Work order
All lines from the one holding "text [187, 1485, 1053, 1550]" down to the last line of the entries are to be reproduced exactly, with no other lines.

Data extracts
————————

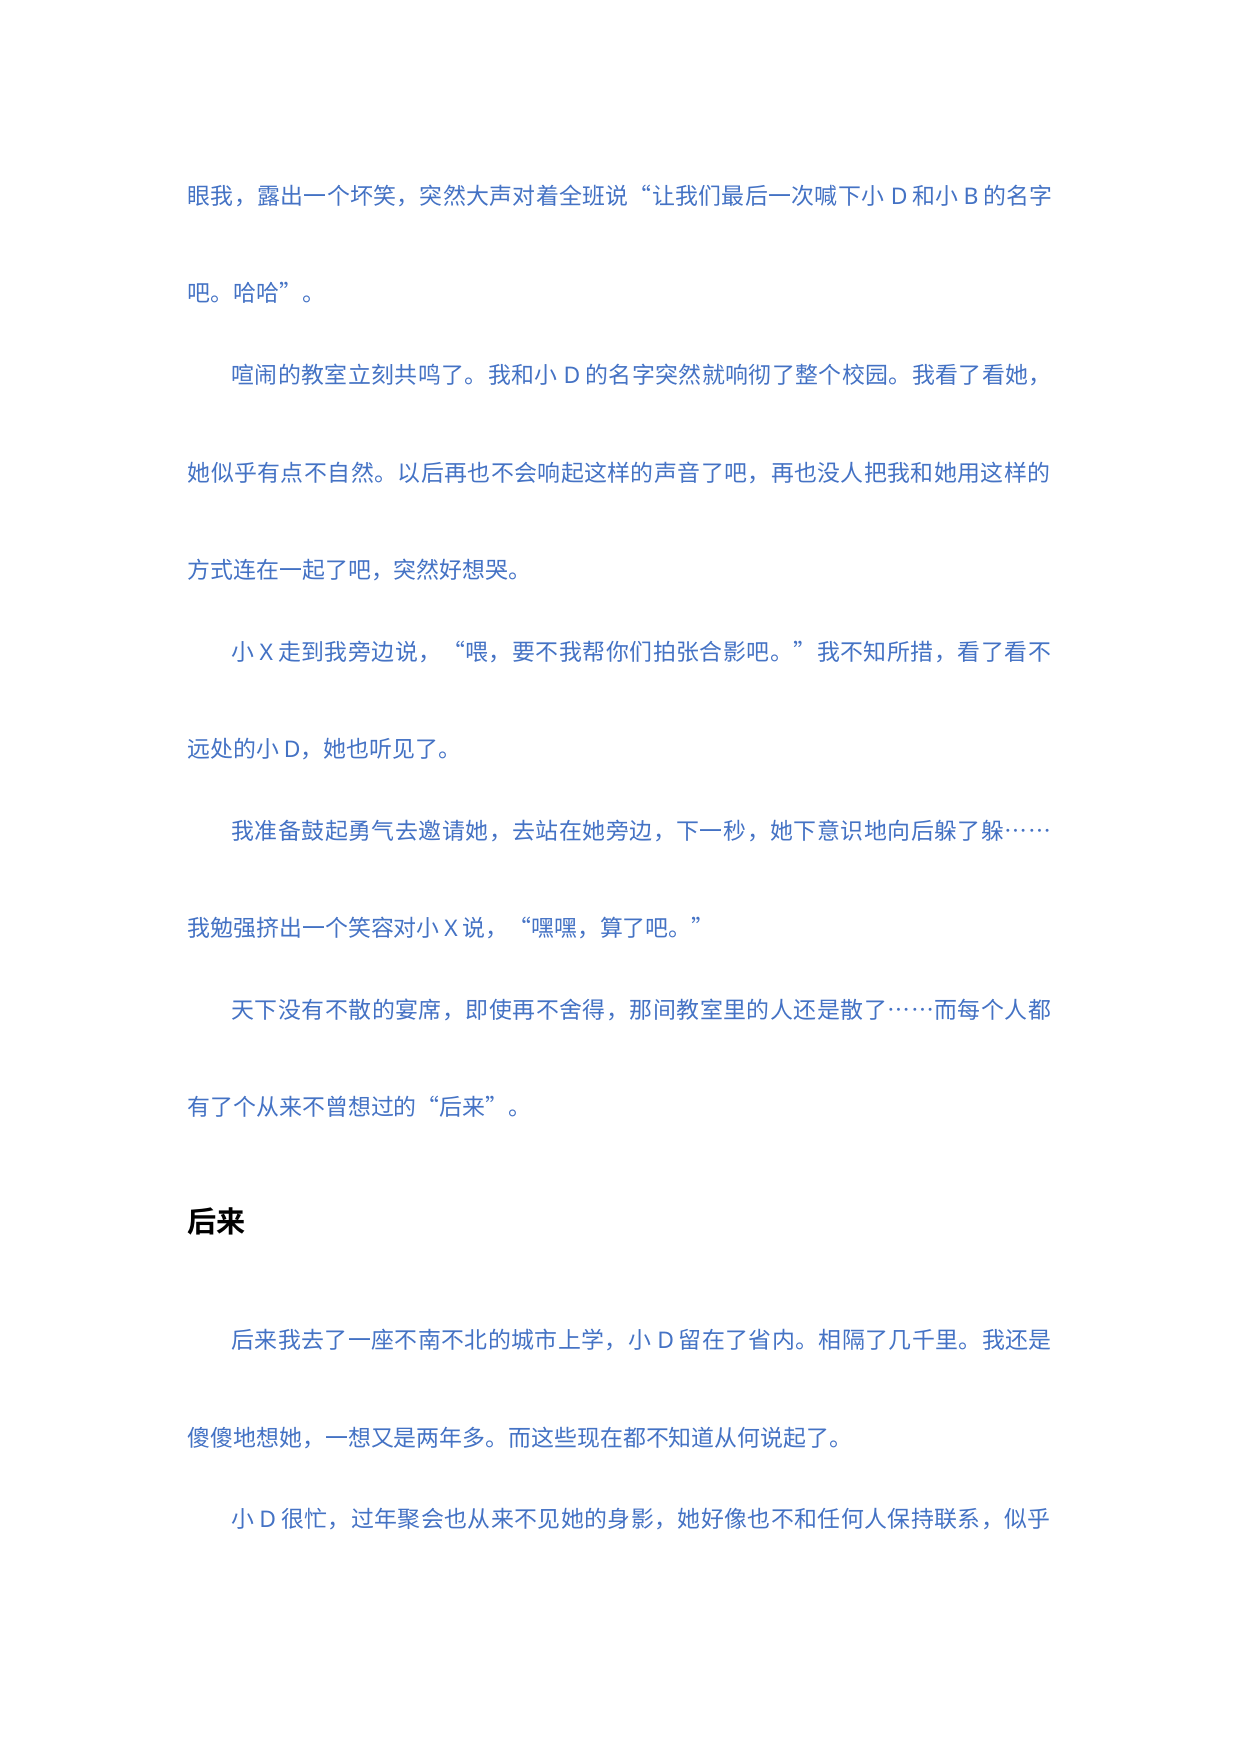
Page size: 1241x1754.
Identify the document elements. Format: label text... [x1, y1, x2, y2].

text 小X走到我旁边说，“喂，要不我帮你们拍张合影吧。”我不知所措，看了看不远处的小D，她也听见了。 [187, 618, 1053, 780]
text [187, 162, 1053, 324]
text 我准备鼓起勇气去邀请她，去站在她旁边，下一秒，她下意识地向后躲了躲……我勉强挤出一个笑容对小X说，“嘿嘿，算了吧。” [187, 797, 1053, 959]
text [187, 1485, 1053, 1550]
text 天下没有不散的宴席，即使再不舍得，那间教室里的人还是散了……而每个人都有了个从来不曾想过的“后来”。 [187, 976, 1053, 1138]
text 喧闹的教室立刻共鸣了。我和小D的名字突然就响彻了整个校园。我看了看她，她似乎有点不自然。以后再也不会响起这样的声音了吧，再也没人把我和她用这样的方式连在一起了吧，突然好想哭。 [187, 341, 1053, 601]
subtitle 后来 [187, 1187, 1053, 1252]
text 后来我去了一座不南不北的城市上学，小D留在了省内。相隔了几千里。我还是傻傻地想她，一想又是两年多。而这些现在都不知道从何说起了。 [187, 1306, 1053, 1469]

————————

Completed task
text [187, 1485, 1053, 1550]
text 天下没有不散的宴席，即使再不舍得，那间教室里的人还是散了……而每个人都有了个从来不曾想过的“后来”。 [187, 976, 1053, 1138]
text 喧闹的教室立刻共鸣了。我和小D的名字突然就响彻了整个校园。我看了看她，她似乎有点不自然。以后再也不会响起这样的声音了吧，再也没人把我和她用这样的方式连在一起了吧，突然好想哭。 [187, 341, 1053, 601]
subtitle 后来 [187, 1187, 1053, 1252]
text 后来我去了一座不南不北的城市上学，小D留在了省内。相隔了几千里。我还是傻傻地想她，一想又是两年多。而这些现在都不知道从何说起了。 [187, 1306, 1053, 1469]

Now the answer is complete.